TD-EVAL: Revisiting Task-Oriented Dialogue Evaluation by Combining Turn-Level Precision with Dialogue-Level Comparisons
Journal:
arXiv
Published Date:
Apr 28, 2025
Abstract
Task-oriented dialogue (TOD) systems are experiencing a revolution driven by
Large Language Models (LLMs), yet the evaluation methodologies for these
systems remain insufficient for their growing sophistication.
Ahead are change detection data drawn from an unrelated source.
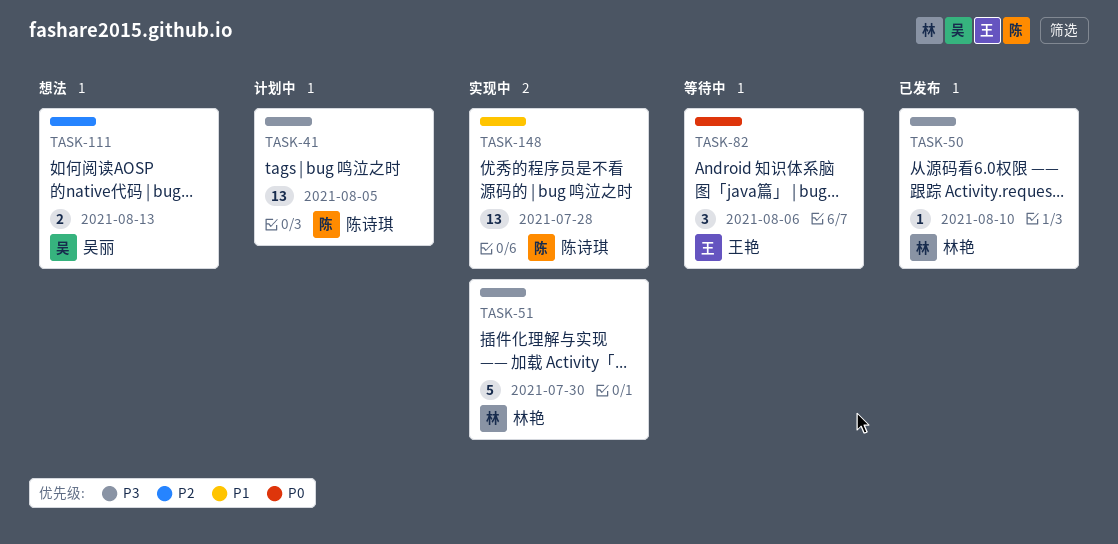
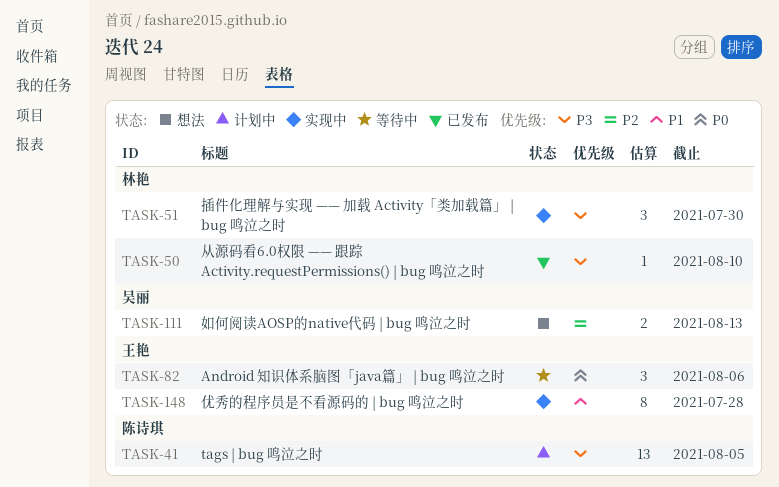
TASK-51, estimate: 5 -> 3
TASK-148, owner: 陈诗琪 -> 王艳
TASK-148, estimate: 13 -> 8

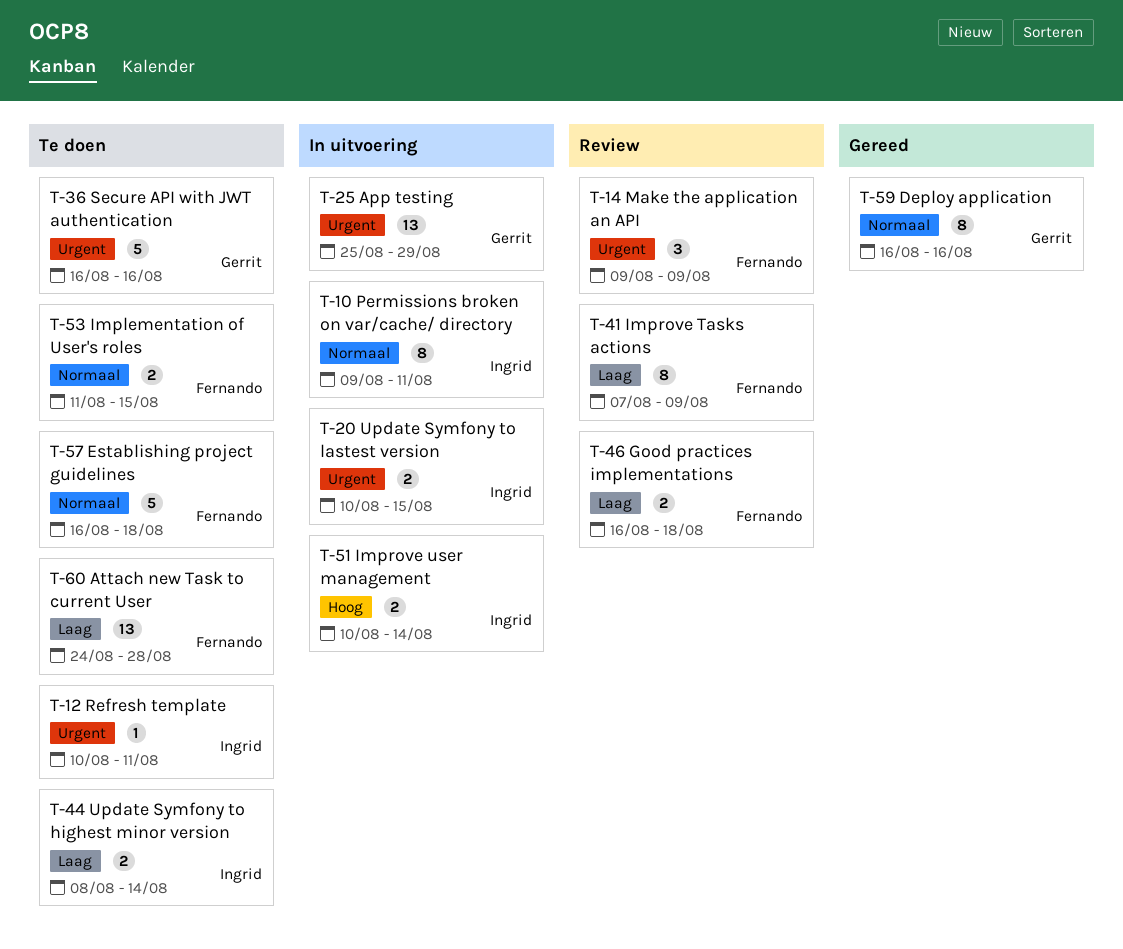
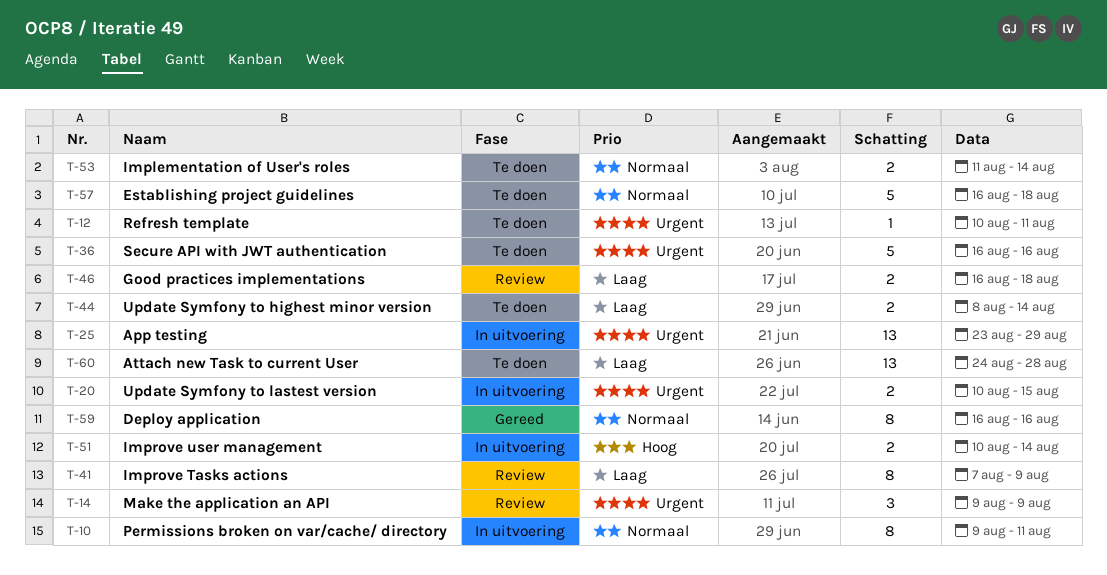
T-25, start: Aug 25 -> Aug 23
T-53, due: Aug 15 -> Aug 14

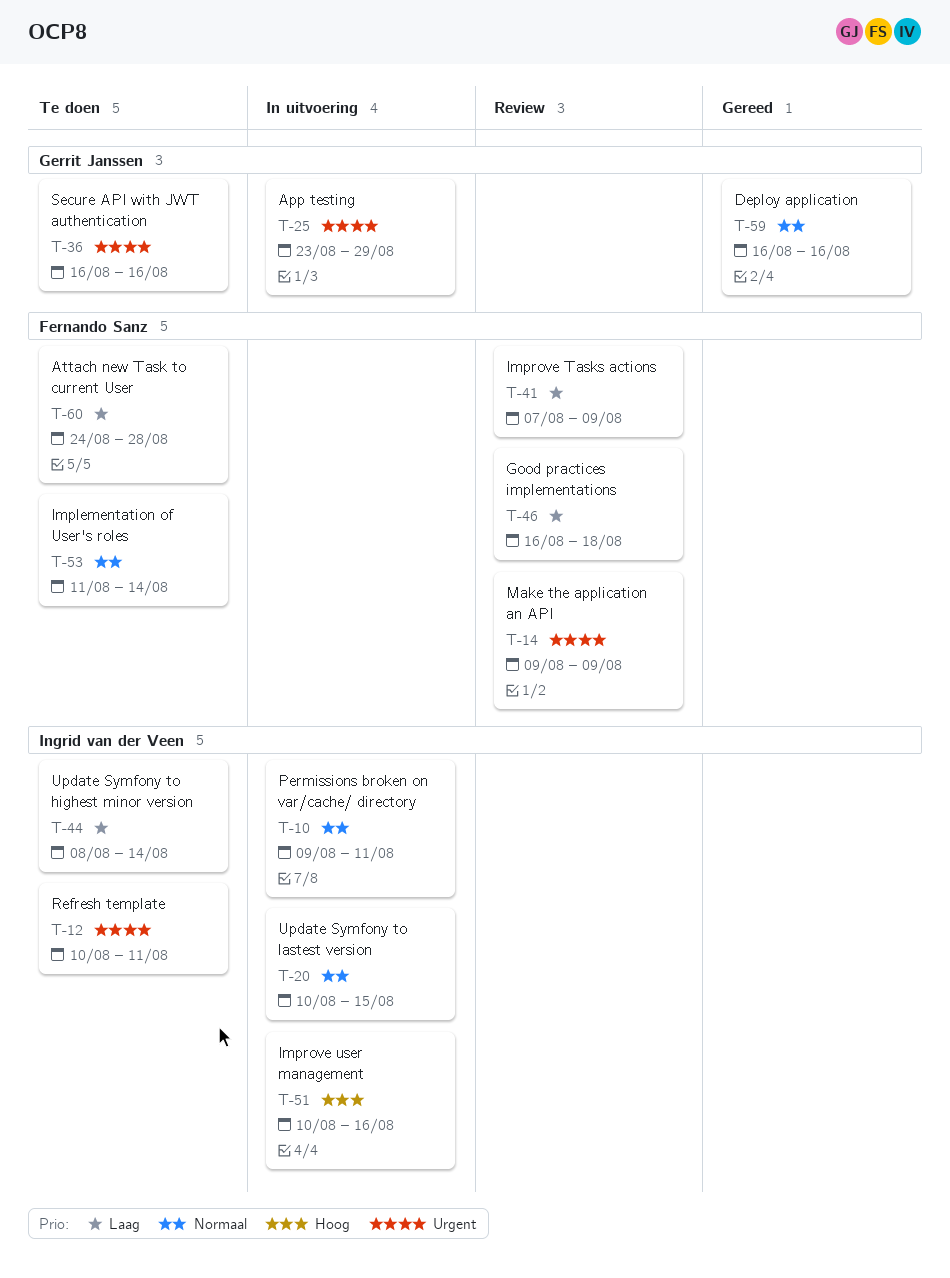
T-20, priority: Urgent -> Normaal
T-51, due: Aug 14 -> Aug 16
T-57: present -> none

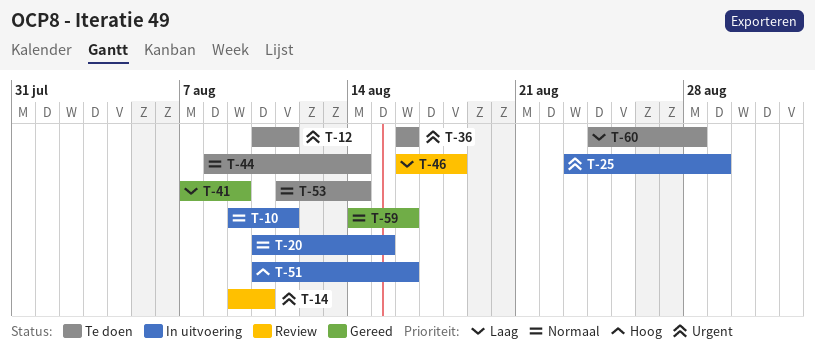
T-14, due: Aug 9 -> Aug 10
T-41, status: Review -> Gereed
T-44, priority: Laag -> Normaal
T-59, start: Aug 16 -> Aug 14

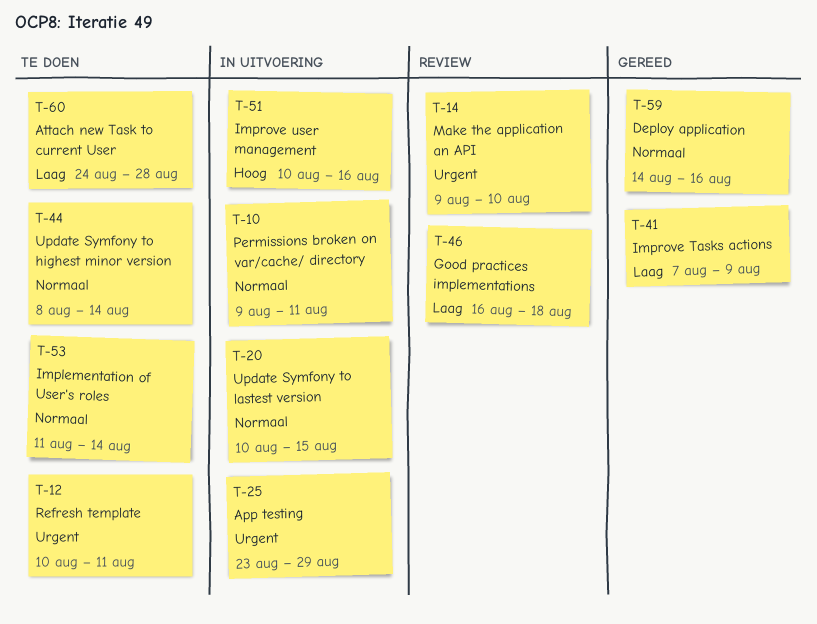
T-36: present -> none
While traditional
automatic metrics effectively assessed earlier modular systems, they focus
solely on the dialogue level and cannot detect critical intermediate errors
that can arise during user-agent interactions. In this paper, we introduce
TD-EVAL (Turn and Dialogue-level Evaluation), a two-step evaluation framework
that unifies fine-grained turn-level analysis with holistic dialogue-level
comparisons. At turn level, we evaluate each response along three TOD-specific
dimensions: conversation cohesion, backend knowledge consistency, and policy
compliance. Meanwhile, we design TOD Agent Arena that uses pairwise comparisons
to provide a measure of dialogue-level quality. Through experiments on MultiWOZ
2.4 and {\tau}-Bench, we demonstrate that TD-EVAL effectively identifies the
conversational errors that conventional metrics miss. Furthermore, TD-EVAL
exhibits better alignment with human judgments than traditional and LLM-based
metrics. These findings demonstrate that TD-EVAL introduces a new paradigm for
TOD system evaluation, efficiently assessing both turn and system levels with a
plug-and-play framework for future research.